| Exercise instructions |
Every line below that holds the word "shows" counts once; please tally them and give only the total.

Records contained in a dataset
---------------

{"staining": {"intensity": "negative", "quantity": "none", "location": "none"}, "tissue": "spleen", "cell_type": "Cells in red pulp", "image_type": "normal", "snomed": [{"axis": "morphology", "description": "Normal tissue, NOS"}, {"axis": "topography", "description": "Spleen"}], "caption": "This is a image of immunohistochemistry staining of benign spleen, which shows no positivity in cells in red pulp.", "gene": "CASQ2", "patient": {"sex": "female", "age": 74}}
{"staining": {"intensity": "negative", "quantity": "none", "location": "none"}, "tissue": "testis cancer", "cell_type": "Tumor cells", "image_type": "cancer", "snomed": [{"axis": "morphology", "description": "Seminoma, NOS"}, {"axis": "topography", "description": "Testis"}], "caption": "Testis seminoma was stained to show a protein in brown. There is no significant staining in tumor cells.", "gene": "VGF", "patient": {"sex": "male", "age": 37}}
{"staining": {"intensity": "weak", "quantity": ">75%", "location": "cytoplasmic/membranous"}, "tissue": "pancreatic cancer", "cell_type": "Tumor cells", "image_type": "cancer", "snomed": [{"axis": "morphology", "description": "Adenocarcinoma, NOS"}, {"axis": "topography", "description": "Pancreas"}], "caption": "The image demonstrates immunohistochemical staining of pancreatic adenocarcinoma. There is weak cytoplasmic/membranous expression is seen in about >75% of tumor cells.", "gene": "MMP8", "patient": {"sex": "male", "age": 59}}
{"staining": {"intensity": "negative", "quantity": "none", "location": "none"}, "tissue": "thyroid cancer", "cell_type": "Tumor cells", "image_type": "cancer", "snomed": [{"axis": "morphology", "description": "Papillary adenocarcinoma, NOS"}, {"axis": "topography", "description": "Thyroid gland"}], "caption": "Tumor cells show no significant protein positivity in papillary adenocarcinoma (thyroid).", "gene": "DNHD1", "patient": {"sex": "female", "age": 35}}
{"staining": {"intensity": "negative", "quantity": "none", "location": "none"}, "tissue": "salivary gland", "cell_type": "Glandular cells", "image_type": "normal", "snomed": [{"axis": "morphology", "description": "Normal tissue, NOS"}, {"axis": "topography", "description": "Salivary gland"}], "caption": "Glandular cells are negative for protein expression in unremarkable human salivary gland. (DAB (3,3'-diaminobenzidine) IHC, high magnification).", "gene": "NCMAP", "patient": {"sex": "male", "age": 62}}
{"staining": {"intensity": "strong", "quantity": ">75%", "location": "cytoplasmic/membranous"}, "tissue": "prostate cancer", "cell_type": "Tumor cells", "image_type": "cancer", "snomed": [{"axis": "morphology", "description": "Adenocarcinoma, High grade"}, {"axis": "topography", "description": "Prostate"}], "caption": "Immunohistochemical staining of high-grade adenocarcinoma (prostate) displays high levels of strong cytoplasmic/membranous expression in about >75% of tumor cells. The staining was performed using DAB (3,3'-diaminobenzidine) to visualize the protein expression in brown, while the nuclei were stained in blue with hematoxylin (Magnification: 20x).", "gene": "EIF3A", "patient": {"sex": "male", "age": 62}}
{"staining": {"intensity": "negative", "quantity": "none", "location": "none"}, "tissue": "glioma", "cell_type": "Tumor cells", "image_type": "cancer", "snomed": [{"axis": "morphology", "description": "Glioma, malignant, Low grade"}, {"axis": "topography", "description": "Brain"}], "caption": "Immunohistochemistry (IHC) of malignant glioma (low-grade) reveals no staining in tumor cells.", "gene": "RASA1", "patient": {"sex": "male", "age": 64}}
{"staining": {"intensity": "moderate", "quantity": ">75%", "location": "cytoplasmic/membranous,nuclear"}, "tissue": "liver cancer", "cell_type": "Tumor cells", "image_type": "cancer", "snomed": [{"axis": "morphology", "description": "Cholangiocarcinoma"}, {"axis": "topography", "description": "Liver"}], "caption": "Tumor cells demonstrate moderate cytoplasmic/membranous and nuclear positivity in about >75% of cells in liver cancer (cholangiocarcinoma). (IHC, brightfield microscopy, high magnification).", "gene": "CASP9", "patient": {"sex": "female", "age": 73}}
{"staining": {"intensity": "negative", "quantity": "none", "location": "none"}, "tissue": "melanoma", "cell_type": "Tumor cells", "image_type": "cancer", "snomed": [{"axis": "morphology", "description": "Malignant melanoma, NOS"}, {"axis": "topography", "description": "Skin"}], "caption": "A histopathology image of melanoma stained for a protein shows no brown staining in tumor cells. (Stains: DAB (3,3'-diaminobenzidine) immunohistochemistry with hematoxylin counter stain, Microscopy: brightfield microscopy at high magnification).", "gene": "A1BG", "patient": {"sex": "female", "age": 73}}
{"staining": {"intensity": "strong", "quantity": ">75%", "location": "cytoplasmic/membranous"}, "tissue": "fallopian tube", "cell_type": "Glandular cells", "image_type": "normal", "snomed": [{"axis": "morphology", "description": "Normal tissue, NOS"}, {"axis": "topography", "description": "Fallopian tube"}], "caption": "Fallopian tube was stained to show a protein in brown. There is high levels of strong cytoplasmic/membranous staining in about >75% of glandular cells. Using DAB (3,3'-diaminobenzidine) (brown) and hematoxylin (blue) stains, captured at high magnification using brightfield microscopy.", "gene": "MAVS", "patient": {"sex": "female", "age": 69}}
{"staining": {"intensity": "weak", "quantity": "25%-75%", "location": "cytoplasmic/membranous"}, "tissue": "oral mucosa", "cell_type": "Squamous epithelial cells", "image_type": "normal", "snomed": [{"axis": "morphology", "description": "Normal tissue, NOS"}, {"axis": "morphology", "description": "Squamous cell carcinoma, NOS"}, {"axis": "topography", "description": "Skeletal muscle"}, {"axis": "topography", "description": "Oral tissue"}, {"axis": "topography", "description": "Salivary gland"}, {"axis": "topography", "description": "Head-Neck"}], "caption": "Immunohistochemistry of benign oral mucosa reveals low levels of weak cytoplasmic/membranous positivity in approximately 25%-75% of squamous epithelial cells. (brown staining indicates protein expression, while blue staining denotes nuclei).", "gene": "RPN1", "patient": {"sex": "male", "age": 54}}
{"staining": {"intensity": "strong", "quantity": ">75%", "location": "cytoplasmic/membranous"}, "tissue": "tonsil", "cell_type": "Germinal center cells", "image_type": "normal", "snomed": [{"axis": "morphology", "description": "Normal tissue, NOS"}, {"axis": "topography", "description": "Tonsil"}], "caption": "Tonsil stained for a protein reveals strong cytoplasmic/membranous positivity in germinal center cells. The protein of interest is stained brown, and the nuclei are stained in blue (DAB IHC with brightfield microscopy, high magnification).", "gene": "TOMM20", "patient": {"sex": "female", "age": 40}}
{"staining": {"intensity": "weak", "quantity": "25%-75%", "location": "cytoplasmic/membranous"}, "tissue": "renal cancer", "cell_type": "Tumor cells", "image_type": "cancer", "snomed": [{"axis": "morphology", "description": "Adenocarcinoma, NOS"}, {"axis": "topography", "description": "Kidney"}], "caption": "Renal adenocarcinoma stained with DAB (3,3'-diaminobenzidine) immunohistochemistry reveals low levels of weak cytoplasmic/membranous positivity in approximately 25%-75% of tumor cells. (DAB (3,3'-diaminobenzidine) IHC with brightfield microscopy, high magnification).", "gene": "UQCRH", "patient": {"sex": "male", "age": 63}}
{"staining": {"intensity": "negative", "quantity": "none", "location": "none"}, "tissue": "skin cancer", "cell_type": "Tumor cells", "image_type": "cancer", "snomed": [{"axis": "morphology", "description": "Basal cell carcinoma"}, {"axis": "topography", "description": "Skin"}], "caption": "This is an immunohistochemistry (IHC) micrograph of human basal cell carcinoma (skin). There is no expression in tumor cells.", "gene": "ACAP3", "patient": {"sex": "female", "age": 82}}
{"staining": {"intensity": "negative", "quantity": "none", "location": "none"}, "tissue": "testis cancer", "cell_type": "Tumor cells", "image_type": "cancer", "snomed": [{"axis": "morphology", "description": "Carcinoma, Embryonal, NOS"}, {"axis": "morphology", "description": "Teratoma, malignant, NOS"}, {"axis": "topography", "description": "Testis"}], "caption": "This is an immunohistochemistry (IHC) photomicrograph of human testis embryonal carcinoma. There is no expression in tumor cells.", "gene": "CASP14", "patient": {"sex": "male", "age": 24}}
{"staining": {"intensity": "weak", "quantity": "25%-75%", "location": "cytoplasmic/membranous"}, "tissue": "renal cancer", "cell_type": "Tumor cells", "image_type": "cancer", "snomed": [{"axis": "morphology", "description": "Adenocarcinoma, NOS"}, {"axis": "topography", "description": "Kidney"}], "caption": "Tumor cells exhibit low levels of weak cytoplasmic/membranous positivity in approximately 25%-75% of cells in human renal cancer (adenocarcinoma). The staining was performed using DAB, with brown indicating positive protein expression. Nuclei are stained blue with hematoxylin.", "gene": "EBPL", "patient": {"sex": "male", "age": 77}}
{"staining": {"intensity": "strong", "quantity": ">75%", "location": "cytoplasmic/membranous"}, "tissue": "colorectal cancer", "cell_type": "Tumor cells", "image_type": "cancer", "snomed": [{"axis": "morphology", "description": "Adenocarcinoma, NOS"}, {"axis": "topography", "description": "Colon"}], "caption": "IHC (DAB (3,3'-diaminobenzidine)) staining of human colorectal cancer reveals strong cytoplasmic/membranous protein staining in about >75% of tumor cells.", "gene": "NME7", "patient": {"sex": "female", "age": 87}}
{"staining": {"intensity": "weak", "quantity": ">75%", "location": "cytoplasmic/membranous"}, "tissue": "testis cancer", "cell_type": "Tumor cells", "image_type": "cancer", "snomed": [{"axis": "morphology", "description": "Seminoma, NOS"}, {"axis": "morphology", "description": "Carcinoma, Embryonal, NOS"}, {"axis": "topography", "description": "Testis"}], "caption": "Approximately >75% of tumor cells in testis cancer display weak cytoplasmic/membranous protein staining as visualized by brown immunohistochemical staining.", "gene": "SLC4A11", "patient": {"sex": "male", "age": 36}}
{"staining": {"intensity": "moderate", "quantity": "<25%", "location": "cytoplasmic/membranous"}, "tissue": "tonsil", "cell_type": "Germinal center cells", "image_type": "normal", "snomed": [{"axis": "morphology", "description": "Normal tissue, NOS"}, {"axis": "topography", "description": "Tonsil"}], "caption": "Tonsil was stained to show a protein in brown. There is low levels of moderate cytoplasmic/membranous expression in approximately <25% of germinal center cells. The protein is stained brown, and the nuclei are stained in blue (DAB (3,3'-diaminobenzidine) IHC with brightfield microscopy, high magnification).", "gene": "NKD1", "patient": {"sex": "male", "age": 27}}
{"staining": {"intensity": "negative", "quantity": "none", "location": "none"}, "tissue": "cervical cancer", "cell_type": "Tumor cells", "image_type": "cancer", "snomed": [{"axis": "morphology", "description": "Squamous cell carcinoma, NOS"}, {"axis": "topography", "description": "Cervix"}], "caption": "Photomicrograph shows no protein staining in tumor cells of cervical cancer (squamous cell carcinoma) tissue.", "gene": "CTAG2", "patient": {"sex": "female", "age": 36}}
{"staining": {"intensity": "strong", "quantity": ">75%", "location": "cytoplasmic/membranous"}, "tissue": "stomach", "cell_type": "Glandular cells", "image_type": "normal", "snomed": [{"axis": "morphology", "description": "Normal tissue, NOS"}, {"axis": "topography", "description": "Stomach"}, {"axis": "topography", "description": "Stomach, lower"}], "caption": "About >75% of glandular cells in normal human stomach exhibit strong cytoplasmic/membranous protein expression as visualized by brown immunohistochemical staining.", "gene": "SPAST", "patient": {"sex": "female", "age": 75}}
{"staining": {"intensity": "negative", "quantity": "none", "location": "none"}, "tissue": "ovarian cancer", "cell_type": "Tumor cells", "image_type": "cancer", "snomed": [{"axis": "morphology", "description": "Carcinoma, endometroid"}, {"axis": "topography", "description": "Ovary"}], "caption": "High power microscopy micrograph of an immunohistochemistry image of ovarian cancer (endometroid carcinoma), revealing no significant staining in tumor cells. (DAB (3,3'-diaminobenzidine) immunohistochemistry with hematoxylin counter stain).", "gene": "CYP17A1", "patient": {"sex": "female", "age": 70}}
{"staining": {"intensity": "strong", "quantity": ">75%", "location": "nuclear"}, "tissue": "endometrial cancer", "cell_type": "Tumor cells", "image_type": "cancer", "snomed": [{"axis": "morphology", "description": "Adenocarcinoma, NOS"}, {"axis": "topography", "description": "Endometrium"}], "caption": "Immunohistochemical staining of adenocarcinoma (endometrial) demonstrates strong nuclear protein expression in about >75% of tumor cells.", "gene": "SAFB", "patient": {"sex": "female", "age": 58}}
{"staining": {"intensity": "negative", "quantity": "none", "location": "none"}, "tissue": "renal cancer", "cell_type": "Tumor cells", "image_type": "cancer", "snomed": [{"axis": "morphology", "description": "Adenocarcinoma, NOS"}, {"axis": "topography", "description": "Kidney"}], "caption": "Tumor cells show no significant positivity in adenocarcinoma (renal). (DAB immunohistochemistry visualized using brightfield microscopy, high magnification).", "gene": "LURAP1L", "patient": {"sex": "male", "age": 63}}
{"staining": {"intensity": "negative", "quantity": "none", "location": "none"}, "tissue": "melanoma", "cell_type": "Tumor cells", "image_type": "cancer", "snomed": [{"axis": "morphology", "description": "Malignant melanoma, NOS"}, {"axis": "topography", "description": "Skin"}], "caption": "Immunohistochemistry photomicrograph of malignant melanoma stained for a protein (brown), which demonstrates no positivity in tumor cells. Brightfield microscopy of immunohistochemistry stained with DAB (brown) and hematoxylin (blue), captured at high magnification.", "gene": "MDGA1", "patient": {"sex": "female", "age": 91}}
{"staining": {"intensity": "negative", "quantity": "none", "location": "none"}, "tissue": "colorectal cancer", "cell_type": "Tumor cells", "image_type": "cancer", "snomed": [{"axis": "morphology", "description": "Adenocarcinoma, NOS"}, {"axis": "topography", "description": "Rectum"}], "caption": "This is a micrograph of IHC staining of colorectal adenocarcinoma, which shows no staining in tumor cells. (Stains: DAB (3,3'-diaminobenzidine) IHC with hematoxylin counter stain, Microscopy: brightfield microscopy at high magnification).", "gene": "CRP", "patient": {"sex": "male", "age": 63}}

---------------

| Reply to the exercise |
4